TASKS TO COMPLETE:
[a] From the treaty passage, return the text starting at "Section II also" and ending at "V of the Treaty.", copied word for word.
[b] Rewrite the paragraph of the treaty passage that begins "Section II establishes the regime" in shorter form, keeping its main facts.

SELECTED TEXT:
============================================================

Section II establishes the regime by which the Soviet Union is obligated to maintain holdings within the area of application that, when Naval Infantry and Coastal Defense are included, do not exceed any of the numerical limitations set forth in or established pursuant to the Treaty. This objective is accomplished by ensuring that the numbers of Soviet battle tanks, armored combat vehicles, and artillery of a type limited by the Treaty within the area are reduced in order to offset and compensate for the aggregate numbers of such armaments held in Naval Infantry and Coastal Defense. This regime comes into effect in conjunction with the end of the Treaty's 40-month reduction period.

Section II provides that, 40 months after entry into force of the Treaty and thereafter, within the levels and sublevels that ensue from the obligations of the Union of Soviet Socialist Republics under the Treaty, the holdings of the Union of Soviet Socialist Republics of battle tanks, armored combat vehicles, and pieces of artillery shall be less than its maximum levels for holdings, as notified in accordance with Article VII of the Treaty, by the number it will have in Coastal Defense forces and Naval Infantry within the area of application of the Treaty.

Section II also provides an example of how such obligations will be applied with respect to battle tanks held in active units. Specifically, the second sentence in Section 11 states that, with regard to battle tanks, unless the maximum levels for holdings for the Union of Soviet Socialists Republics are revised in accordance with Article VII of the Treaty, the numbers for the Union of Soviet Socialist Republics within the area of application of the Treaty, including battle tanks in Coastal Defense forces and Naval Infantry, will not exceed: 13,150 overall; 10,500 in active units overall; 7,150 in active units within the region described in paragraph 3 of Article IV of the Treaty; and 1,850 in active units within the area described in subparagraph l(A) of Article V of the Treaty.

Two points should be noted with respect to Section 11. First, the levels to which other conventional armaments and equipment must be reduced and maintained in order to compensate for Naval Infantry and Coastal Defense are pegged to both the actual holdings of Naval Infantry and Coastal Defense and the Soviet Union's maximum levels for holdings. Presumably, then, the amount of compensation will vary depending on changes in the holdings of Naval Infantry and Coastal Defense. In this regard, Section I makes clear that their holdings are capped, and not frozen. As a result, their holdings may vary. Thus, if holdings in Naval Infantry or Coastal Defense go down, the Soviet Union may increase its other holdings accordingly within the area of application. The same result pertains if the Soviet Union is able to increase its maximum levels for holdings for battle tanks or artillery in accordance with Article VII of the Treaty. (It may not do so for armored combat vehicles since its maximum level for that category is already at the sufficiency rule limit specified in Article VI.)

============================================================

PROVIDED RECORDS:

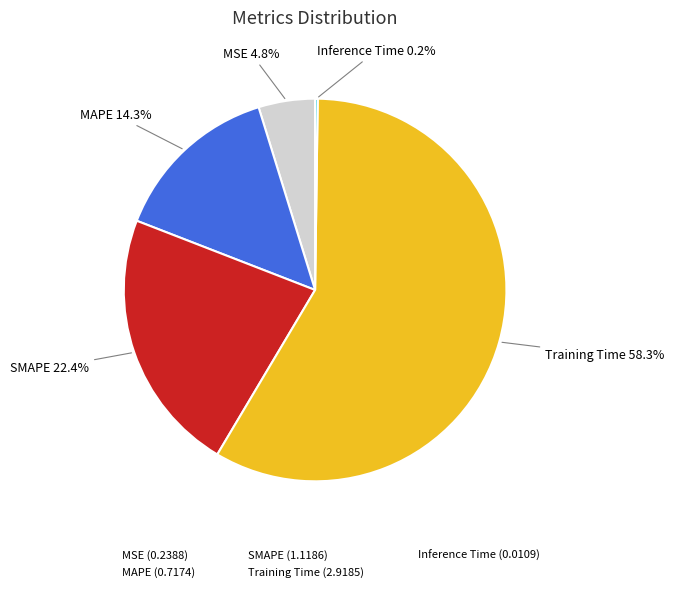

Is there a majority slice in this chart?

Yes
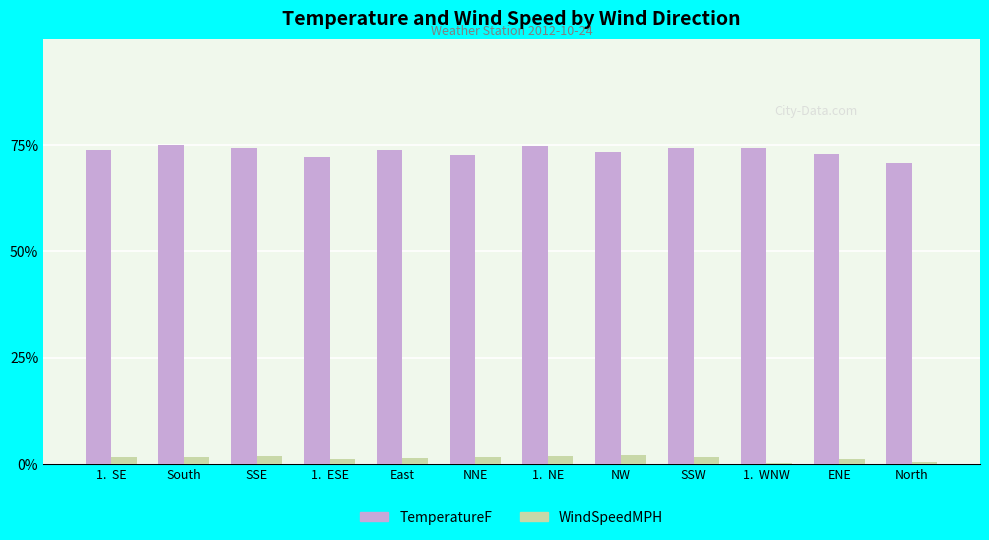

How many categories are shown in the chart?

12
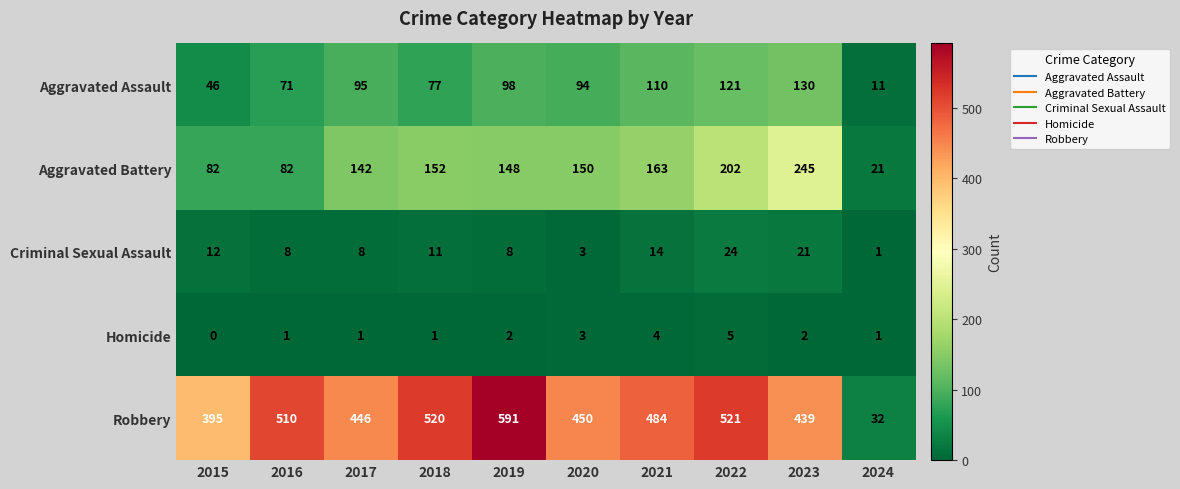

At how many categories does at least one series exceed 343?

9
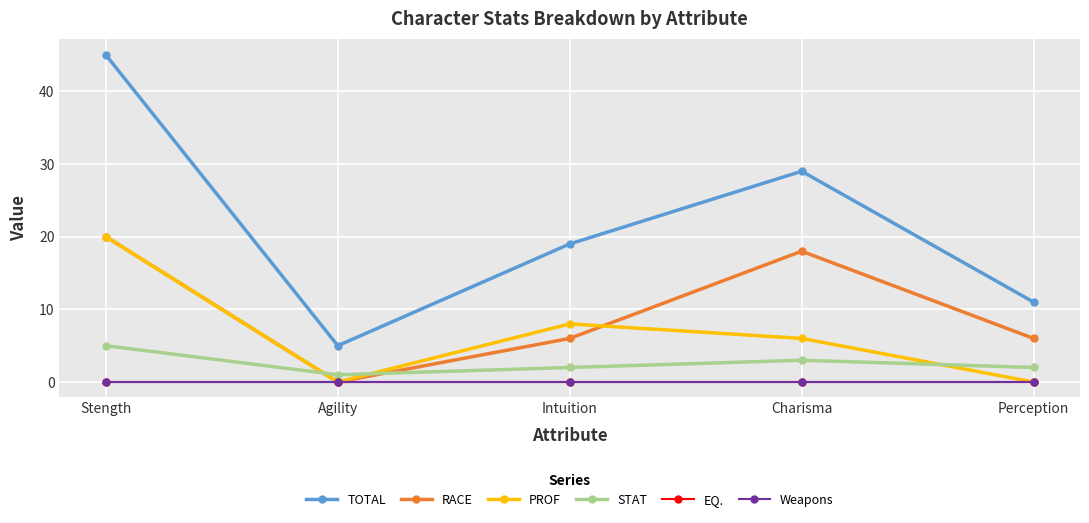

Does the chart have visible grid lines?

Yes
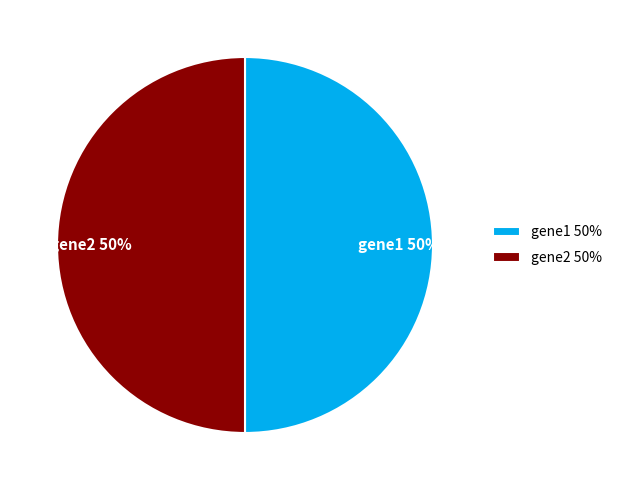

Is it true that gene2 is 65% of the pie?

False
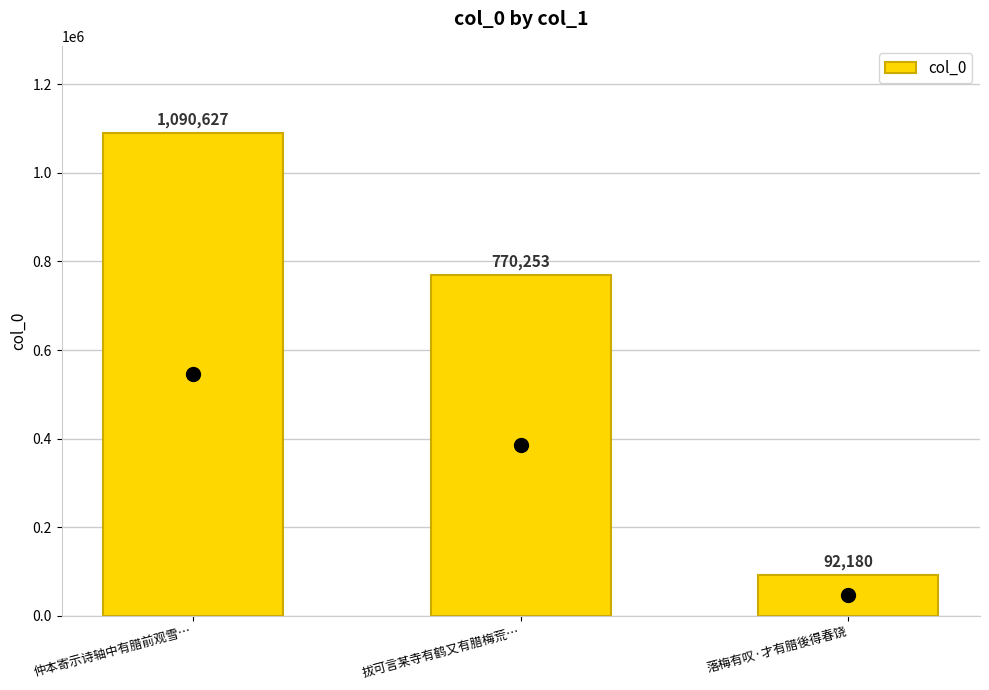

How many values are between 92180 and 1090627?

3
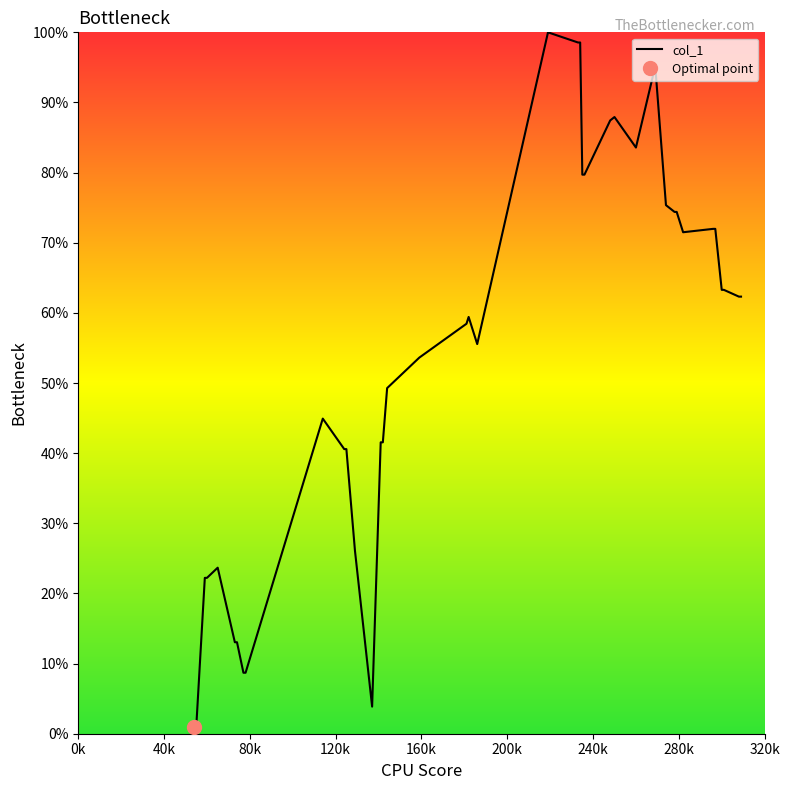

What is the average value?

53.3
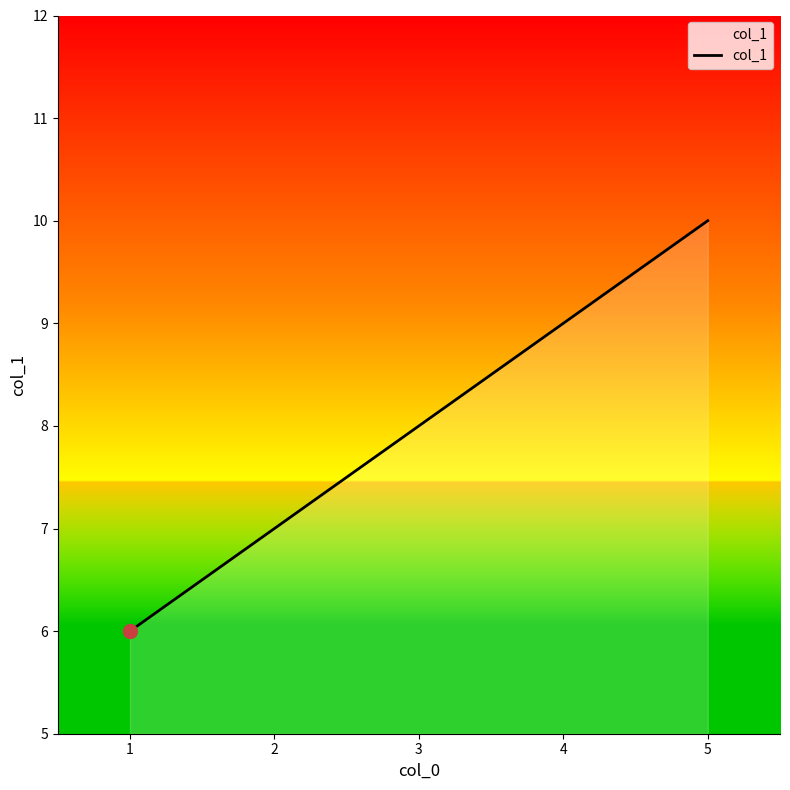

Which label corresponds to the largest value in the chart?

5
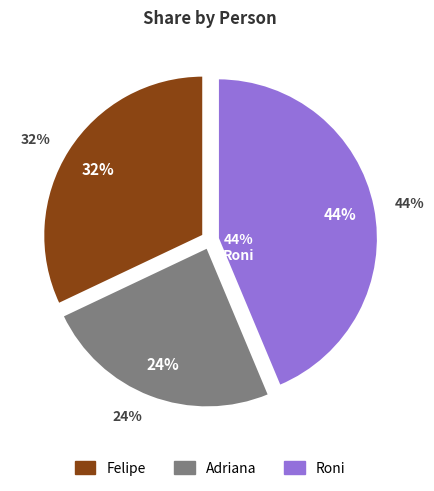

To the nearest percent, what percentage of the pie is Adriana?

24%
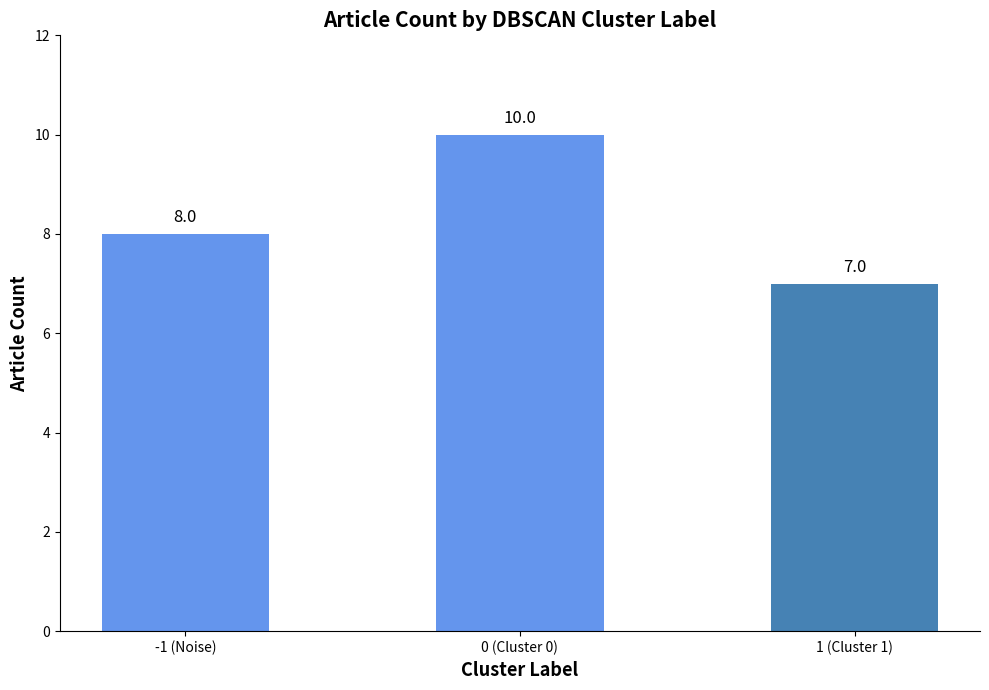

Rank the categories by value from highest to lowest.

0 (Cluster 0), -1 (Noise), 1 (Cluster 1)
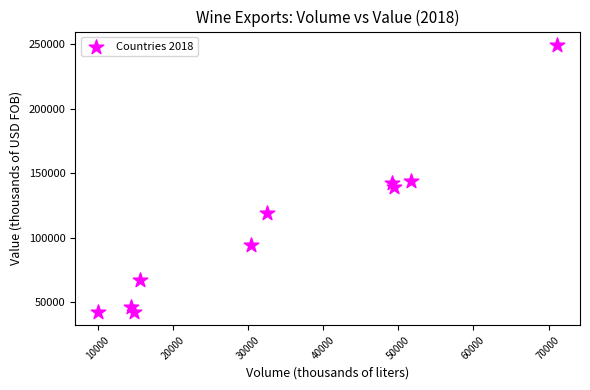

What is the range of X values (max minus min)?

61097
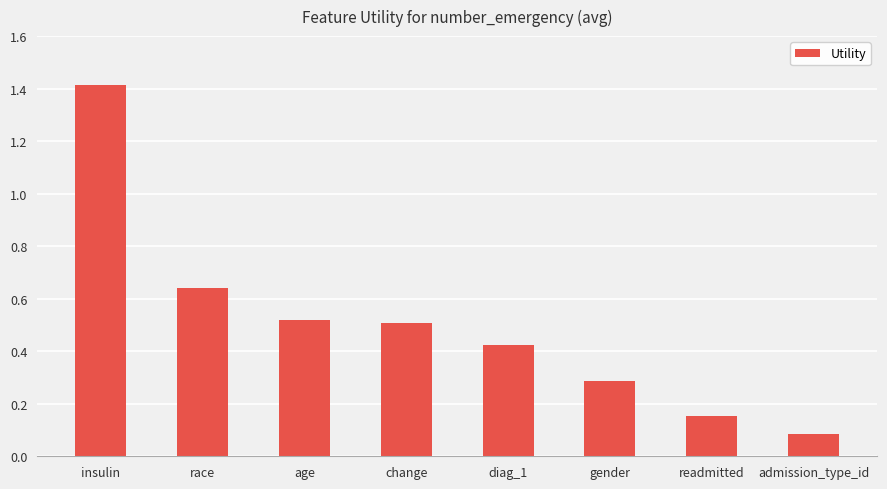

What is the label of the 3rd bar from the left?

age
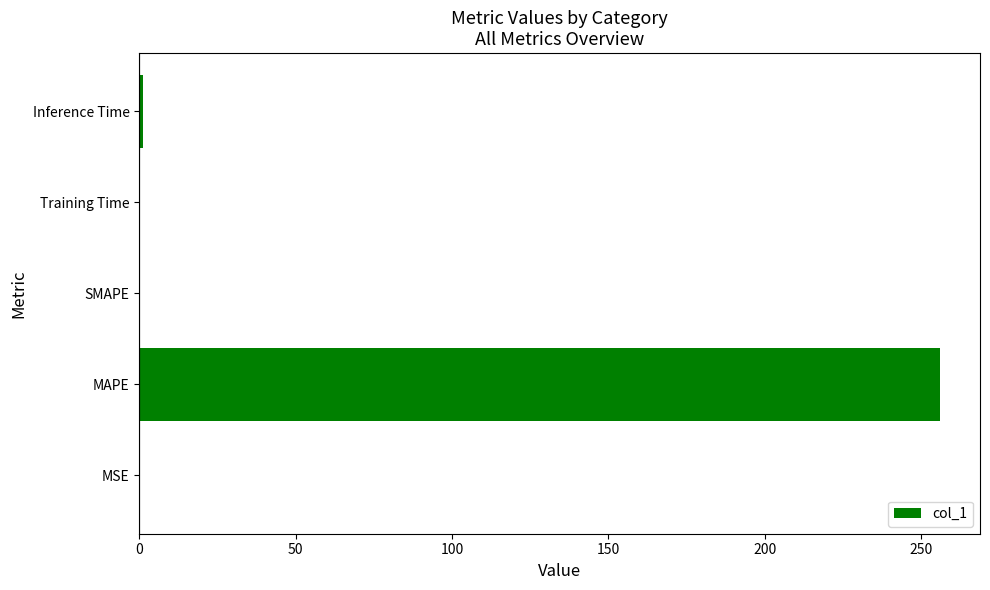

Count the number of data series in this chart.

1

============================================================

WRITTEN RESPONSES:
[a]
Section II also provides an example of how such obligations will be applied with respect to battle tanks held in active units. Specifically, the second sentence in Section 11 states that, with regard to battle tanks, unless the maximum levels for holdings for the Union of Soviet Socialists Republics are revised in accordance with Article VII of the Treaty, the numbers for the Union of Soviet Socialist Republics within the area of application of the Treaty, including battle tanks in Coastal Defense forces and Naval Infantry, will not exceed: 13,150 overall; 10,500 in active units overall; 7,150 in active units within the region described in paragraph 3 of Article IV of the Treaty; and 1,850 in active units within the area described in subparagraph l(A) of Article V of the Treaty.

[b] Section II requires the Soviet Union to keep its holdings in the area of application, including Naval Infantry and Coastal Defense, within every numerical limit set by or under the Treaty. To do this, Soviet battle tanks, armored combat vehicles, and Treaty-limited artillery in the area are reduced to offset the total numbers of those armaments held in Naval Infantry and Coastal Defense. The regime takes effect when the Treaty's 40-month reduction period ends.